SCHUBERT WELCOMES ILO COOPERATION ON SEAFARERS’ IDENTITY
Captain William G. Schubert, the U.S. maritime administrator, said that cooperating with the International Labor Organization on maritime security can make substantial improvements in the maritime industry.
“The immediate focus for the Maritime Administration will be on maritime security, improving the competitiveness of U.S.-flag vessels, and ensuring that the United States has sufficient mariners to sustain a viable U.S. merchant marine in the future,” he told a meeting of the Ship Operations Cooperative Program in Philadelphia, Pa.
Cleopatra Doumbia-Henry, deputy director, sectoral activities department at the International Labour Organization, said that her organization has been actively participating in the relevant meetings of the International Maritime Organization on security, starting with a working group established in February 2002 on the initiative of the IMO assembly.

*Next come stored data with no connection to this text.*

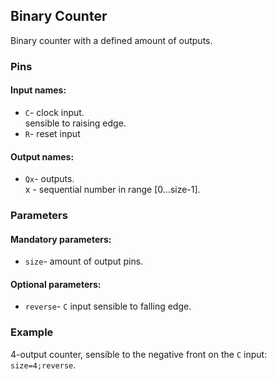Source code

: ## Binary Counter

Binary counter with a defined amount of outputs.

### Pins

#### Input names:

- `C`- clock input.  
  sensible to raising edge.
- `R`- reset input

#### Output names:

- `Qx`- outputs.  
  x - sequential number in range [0…size-1].

### Parameters

#### Mandatory parameters:

- `size`- amount of output pins.

#### Optional parameters:

- `reverse`- `C` input sensible to falling edge.

### Example

4-output counter, sensible to the negative front on the `C` input: `size=4;reverse`.
 
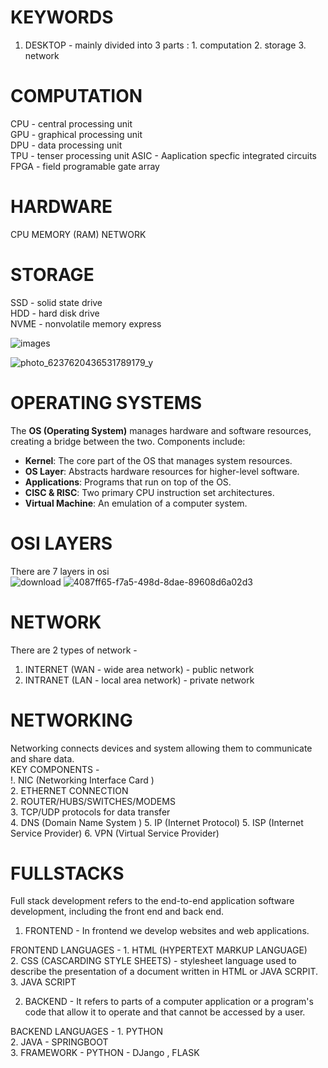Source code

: # KEYWORDS
1. DESKTOP - mainly divided into 3 parts : 1. computation 2. storage 3. network

# COMPUTATION 
 CPU - central processing unit  
 GPU - graphical processing unit  
 DPU - data processing unit  
 TPU - tenser processing unit
 ASIC - Aaplication specfic integrated circuits
 FPGA - field programable gate array 

 # HARDWARE 
 CPU
 MEMORY (RAM)
 NETWORK

 # STORAGE 
 SSD - solid state drive                                       
 HDD - hard disk drive                                          
 NVME - nonvolatile memory express 

![images](https://github.com/user-attachments/assets/dcb7aff3-e0ae-4ff2-bc66-915fd99fd857)

![photo_6237620436531789179_y](https://github.com/user-attachments/assets/dc857130-2353-4c16-8af0-4a2207d2f5ba)

 

 # OPERATING SYSTEMS
 
The **OS (Operating System)** manages hardware and software resources, creating a bridge between the two. Components include:
- **Kernel**: The core part of the OS that manages system resources.
- **OS Layer**: Abstracts hardware resources for higher-level software.
- **Applications**: Programs that run on top of the OS.
- **CISC & RISC**: Two primary CPU instruction set architectures.
- **Virtual Machine**: An emulation of a computer system.

 # OSI LAYERS
 There are 7 layers in osi                                                                                                   
 ![download](https://github.com/user-attachments/assets/483709b1-a4ee-4aa1-9203-d6cb40de4b19)
![4087ff65-f7a5-498d-8dae-89608d6a02d3](https://github.com/user-attachments/assets/0c338f22-55ab-414c-88df-b5b09aa4f542)

 # NETWORK 
 There are 2 types of network -                      
 1. INTERNET (WAN - wide area network) - public network
 2. INTRANET (LAN - local area network) - private network

# NETWORKING 
Networking connects devices and system allowing them to communicate and share data.                    
KEY COMPONENTS -                  
!. NIC (Networking Interface Card )            
2. ETHERNET CONNECTION                
2. ROUTER/HUBS/SWITCHES/MODEMS                            
3. TCP/UDP protocols for data transfer            
4. DNS (Domain Name System ) 
5. IP (Internet Protocol)
5. ISP (Internet Service Provider)
6. VPN (Virtual Service Provider)


 # FULLSTACKS                                                     
 Full stack development refers to the end-to-end application software development, including the front end and back end.

 1. FRONTEND - In frontend we develop websites and web applications.

 FRONTEND LANGUAGES -                                                                                                                                                                       1. HTML (HYPERTEXT MARKUP LANGUAGE)                                              
                      2. CSS (CASCARDING STYLE SHEETS) - stylesheet language used to describe the presentation of a document written in HTML or JAVA SCRPIT.                                                                                                    3. JAVA SCRIPT                                            
                      
 2. BACKEND - It refers to parts of a computer application or a program's code that allow it to operate and that cannot be accessed by a user.

 BACKEND LANGUAGES - 1. PYTHON    
                     2. JAVA - SPRINGBOOT    
                     3. FRAMEWORK - PYTHON - DJango , FLASK 
 
   
    
 
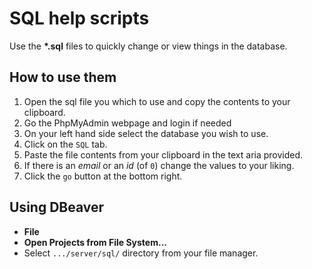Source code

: # SQL help scripts

Use the **\*.sql** files to quickly change or view things in the database.

## How to use them

1. Open the sql file you which to use and copy the contents to your clipboard.
2. Go the PhpMyAdmin webpage and login if needed
3. On your left hand side select the database you wish to use.
4. Click on the `SQL` tab.
5. Paste the file contents from your clipboard in the text aria provided.
6. If there is an _email_ or an _id_ (of `0`) change the values to your liking.
7. Click the `go` button at the bottom right.

## Using DBeaver

- **File**
- **Open Projects from File System...**
- Select `.../server/sql/` directory from your file manager.
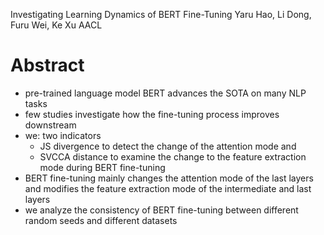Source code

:Investigating Learning Dynamics of BERT Fine-Tuning
Yaru Hao, Li Dong, Furu Wei, Ke Xu
AACL

# Abstract

* pre-trained language model BERT advances the SOTA on many NLP tasks
* few studies investigate how the fine-tuning process improves downstream
* we: two indicators
  * JS divergence to detect the change of the attention mode and
  * SVCCA distance to examine the change to the feature extraction mode
    during BERT fine-tuning
* BERT fine-tuning
  mainly changes the attention mode of the last layers and
  modifies the feature extraction mode of the intermediate and last layers
* we analyze the consistency of BERT fine-tuning
  between different random seeds and different datasets
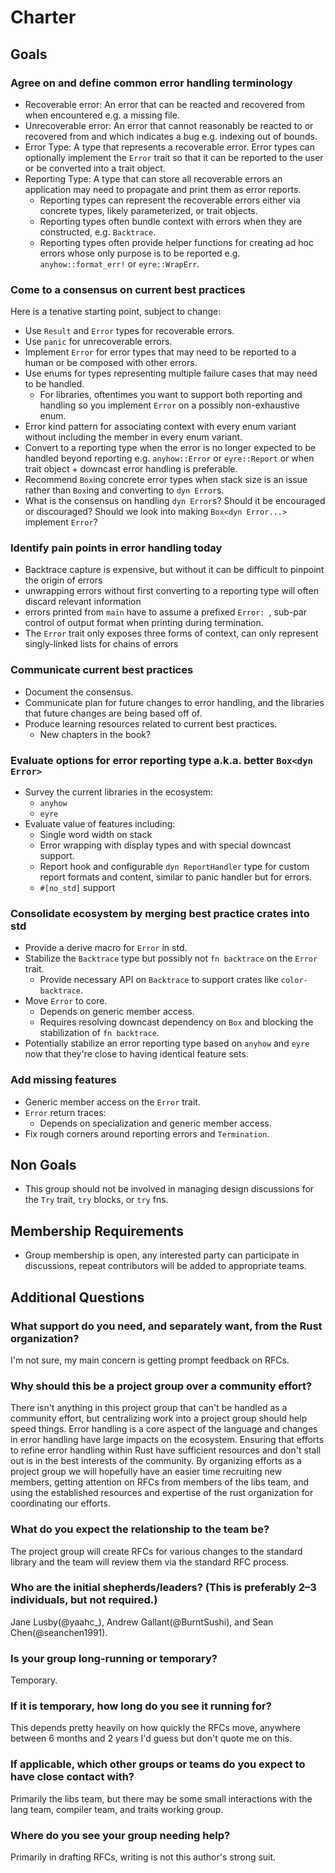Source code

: # Charter
[charter]: #charter

## Goals

### Agree on and define common error handling terminology

- Recoverable error: An error that can be reacted and recovered from when encountered e.g. a missing file.
- Unrecoverable error: An error that cannot reasonably be reacted to or recovered from and which indicates a bug e.g. indexing out of bounds.
- Error Type: A type that represents a recoverable error. Error types can optionally implement the `Error` trait so that it can be reported to the user or be converted into a trait object.
- Reporting Type: A type that can store all recoverable errors an application may need to propagate and print them as error reports.
    - Reporting types can represent the recoverable errors either via concrete types, likely parameterized, or trait objects.
    - Reporting types often bundle context with errors when they are constructed, e.g. `Backtrace`.
    - Reporting types often provide helper functions for creating ad hoc errors whose only purpose is to be reported e.g. `anyhow::format_err!` or `eyre::WrapErr`.

### Come to a consensus on current best practices

Here is a tenative starting point, subject to change:

- Use `Result` and `Error` types for recoverable errors.
- Use `panic` for unrecoverable errors.
- Implement `Error` for error types that may need to be reported to a human or be composed with other errors.
- Use enums for types representing multiple failure cases that may need to be handled.
    - For libraries, oftentimes you want to support both reporting and handling so you implement `Error` on a possibly non-exhaustive enum.
- Error kind pattern for associating context with every enum variant without including the member in every enum variant.
- Convert to a reporting type when the error is no longer expected to be handled beyond reporting e.g. `anyhow::Error` or `eyre::Report` or when trait object + downcast error handling is preferable.
- Recommend `Box`ing concrete error types when stack size is an issue rather than `Box`ing and converting to `dyn Error`s.
- What is the consensus on handling `dyn Error`s? Should it be encouraged or discouraged? Should we look into making `Box<dyn Error...>` implement `Error`?


### Identify pain points in error handling today

- Backtrace capture is expensive, but without it can be difficult to pinpoint the origin of errors
- unwrapping errors without first converting to a reporting type will often discard relevant information
- errors printed from `main` have to assume a prefixed `Error: `, sub-par control of output format when printing during termination.
- The `Error` trait only exposes three forms of context, can only represent singly-linked lists for chains of errors

### Communicate current best practices

- Document the consensus.
- Communicate plan for future changes to error handling, and the libraries that future changes are being based off of.
- Produce learning resources related to current best practices.
    - New chapters in the book?

### Evaluate options for error reporting type a.k.a. better `Box<dyn Error>`

- Survey the current libraries in the ecosystem:
    - `anyhow`
    - `eyre`
- Evaluate value of features including:
    - Single word width on stack
    - Error wrapping with display types and with special downcast support.
    - Report hook and configurable `dyn ReportHandler` type for custom report formats and content, similar to panic handler but for errors.
    - `#[no_std]` support

### Consolidate ecosystem by merging best practice crates into std

- Provide a derive macro for `Error` in std.
- Stabilize the `Backtrace` type but possibly not `fn backtrace` on the `Error` trait.
    - Provide necessary API on `Backtrace` to support crates like `color-backtrace`.
- Move `Error` to core.
    - Depends on generic member access.
    - Requires resolving downcast dependency on `Box` and blocking the stabilization of `fn backtrace`.
- Potentially stabilize an error reporting type based on `anyhow` and `eyre` now that they're close to having identical feature sets.

### Add missing features

- Generic member access on the `Error` trait.
- `Error` return traces:
    - Depends on specialization and generic member access.
- Fix rough corners around reporting errors and `Termination`.

## Non Goals

- This group should not be involved in managing design discussions for the `Try` trait, `try` blocks, or `try` fns.

## Membership Requirements

- Group membership is open, any interested party can participate in discussions, repeat contributors will be added to appropriate teams.

## Additional Questions

### What support do you need, and separately want, from the Rust organization?

I'm not sure, my main concern is getting prompt feedback on RFCs.

### Why should this be a project group over a community effort?

There isn't anything in this project group that can't be handled as a
community effort, but centralizing work into a project group should help
speed things. Error handling is a core aspect of the language and changes in
error handling have large impacts on the ecosystem. Ensuring that efforts to
refine error handling within Rust have sufficient resources and don't stall
out is in the best interests of the community. By organizing efforts as a
project group we will hopefully have an easier time recruiting new members,
getting attention on RFCs from members of the libs team, and using the
established resources and expertise of the rust organization for coordinating
our efforts.

### What do you expect the relationship to the team be?

The project group will create RFCs for various changes to the standard library and the team will review them via the standard RFC process.

### Who are the initial shepherds/leaders? (This is preferably 2–3 individuals, but not required.)

Jane Lusby(@yaahc_), Andrew Gallant(@BurntSushi), and Sean Chen(@seanchen1991).

### Is your group long-running or temporary?

Temporary.

### If it is temporary, how long do you see it running for?

This depends pretty heavily on how quickly the RFCs move, anywhere between 6 months and 2 years I'd guess but don't quote me on this.

### If applicable, which other groups or teams do you expect to have close contact with?

Primarily the libs team, but there may be some small interactions with the lang team, compiler team, and traits working group.

### Where do you see your group needing help?

Primarily in drafting RFCs, writing is not this author's strong suit.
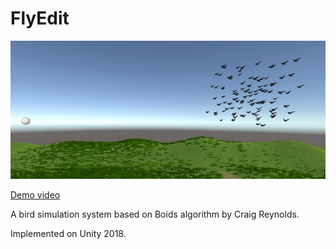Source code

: # FlyEdit

![demopic](demopic.jpg)

[Demo video](https://www.youtube.com/watch?v=KCb7KnqSP8g)

A bird simulation system based on Boids algorithm by Craig Reynolds.

Implemented on Unity 2018.
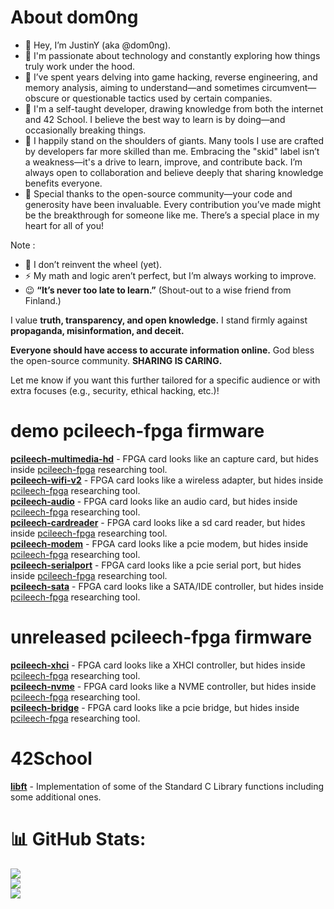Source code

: # About dom0ng


- 👋  Hey, I’m JustinY (aka @dom0ng).
- 👀  I'm passionate about technology and constantly exploring how things truly work under the hood.
- 🔭  I’ve spent years delving into game hacking, reverse engineering, and memory analysis, aiming to understand—and sometimes circumvent—obscure or questionable tactics used by certain companies.
- 🌱  I'm a self-taught developer, drawing knowledge from both the internet and 42 School.
I believe the best way to learn is by doing—and occasionally breaking things.
- 👯 I happily stand on the shoulders of giants. Many tools I use are crafted by developers far more skilled than me.
Embracing the "skid" label isn’t a weakness—it's a drive to learn, improve, and contribute back.
I’m always open to collaboration and believe deeply that sharing knowledge benefits everyone.
- 💞️ Special thanks to the open-source community—your code and generosity have been invaluable. Every contribution you’ve made might be the breakthrough for someone like me. There’s a special place in my heart for all of you!

Note :
- 🤔 I don’t reinvent the wheel (yet).
- ⚡ My math and logic aren’t perfect, but I’m always working to improve.
- 😉 **“It’s never too late to learn.”** (Shout-out to a wise friend from Finland.)

I value **truth, transparency, and open knowledge.**
I stand firmly against **propaganda, misinformation, and deceit.**

**Everyone should have access to accurate information online.**
God bless the open-source community.
**SHARING IS CARING.**

Let me know if you want this further tailored for a specific audience or with extra focuses (e.g., security, ethical hacking, etc.)!

# demo pcileech-fpga firmware 
**[pcileech-multimedia-hd](https://github.com/dom0ng/pcileech-multimedia-hd)** - FPGA card looks like an capture card, but hides inside [pcileech-fpga](https://github.com/ufrisk/pcileech-fpga) researching tool.  
**[pcileech-wifi-v2](https://github.com/dom0ng/pcileech-wifi-v2)** - FPGA card looks like a wireless adapter, but hides inside [pcileech-fpga](https://github.com/ufrisk/pcileech-fpga) researching tool.   
**[pcileech-audio](https://github.com/dom0ng/pcileech-audio)** - FPGA card looks like an audio card, but hides inside [pcileech-fpga](https://github.com/ufrisk/pcileech-fpga) researching tool.   
**[pcileech-cardreader](https://github.com/dom0ng/pcileech-cardreader)** - FPGA card looks like a sd card reader, but hides inside [pcileech-fpga](https://github.com/ufrisk/pcileech-fpga) researching tool.   
**[pcileech-modem](https://github.com/dom0ng/pcileech-modem)** - FPGA card looks like a pcie modem, but hides inside [pcileech-fpga](https://github.com/ufrisk/pcileech-fpga) researching tool.   
**[pcileech-serialport](https://github.com/dom0ng/pcileech_serialport)** - FPGA card looks like a pcie serial port, but hides inside [pcileech-fpga](https://github.com/ufrisk/pcileech-fpga) researching tool.   
**[pcileech-sata](https://github.com/dom0ng/pcileech_sata)** - FPGA card looks like a SATA/IDE controller, but hides inside [pcileech-fpga](https://github.com/ufrisk/pcileech-fpga) researching tool.   

# unreleased pcileech-fpga firmware 
**[pcileech-xhci](https://github.com/dom0ng/pcileech_xhci)** - FPGA card looks like a XHCI controller, but hides inside [pcileech-fpga](https://github.com/ufrisk/pcileech-fpga) researching tool.  
**[pcileech-nvme](https://github.com/dom0ng/pcileech_nvme)** - FPGA card looks like a NVME controller, but hides inside [pcileech-fpga](https://github.com/ufrisk/pcileech-fpga) researching tool.   
**[pcileech-bridge](https://github.com/dom0ng/pcileech_bridge)** - FPGA card looks like a pcie bridge, but hides inside [pcileech-fpga](https://github.com/ufrisk/pcileech-fpga) researching tool.  



# 42School
**[libft](https://github.com/dom0ng/libft)** - Implementation of some of the Standard C Library functions including some additional ones.


# 📊 GitHub Stats:
![](https://github-readme-stats.vercel.app/api?username=dom0ng&theme=onedark&hide_border=true&include_all_commits=true&count_private=true)<br/>
![](https://github-readme-streak-stats.herokuapp.com/?user=dom0ng&theme=onedark&hide_border=true)<br/>
![](https://github-readme-stats.vercel.app/api/top-langs/?username=dom0ng&theme=onedark&hide_border=true&include_all_commits=true&count_private=true&layout=compact)

<!-- Proudly created with GPRM ( https://gprm.itsvg.in ) -->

“One of the issues considered crucial for improving maritime security is ensuring that seafarers have documents enabling their ‘positive verifiable identification’,” she said. ‘Positive’ means that the document holder is the person to whom the document was issued and ‘verifiable’ implies the validation of the authenticity of the document by reference to a source, Doumbia-Henry explained.
The measures involved would go beyond the requirements of the relevant ILO convention, the Seafarers’ Identity Documents Convention, 1958 (No. 108).
Seafarers are directly involved in the international transport of goods, including dangerous goods, and they have access to ports, including restricted areas.
Instead of following a proposal that this issue be handled by the IMO, it has been agreed that the ILO should deal with the issue of seafarers’ identification, the ILO director told the Ship Operations Cooperative Program meeting.
The ILO will consider a new instrument on seafarers’ identification with a view to adoption in June 2003. The International Labour Office is preparing a report, containing a questionnaire including a preliminary draft of possible provisions of the new instrument on seafarers identification, Doumbia-Henry reported.
“The IMO bodies have made it clear that if the ILO is unable to meet this expectation, provisions covering the seafarers’ identity document will be included in the Safety of Life at Sea Convention, 1978 (SOLAS), and brought rapidly into effect under the simplified amendment procedure, provided for in that Convention,” she added.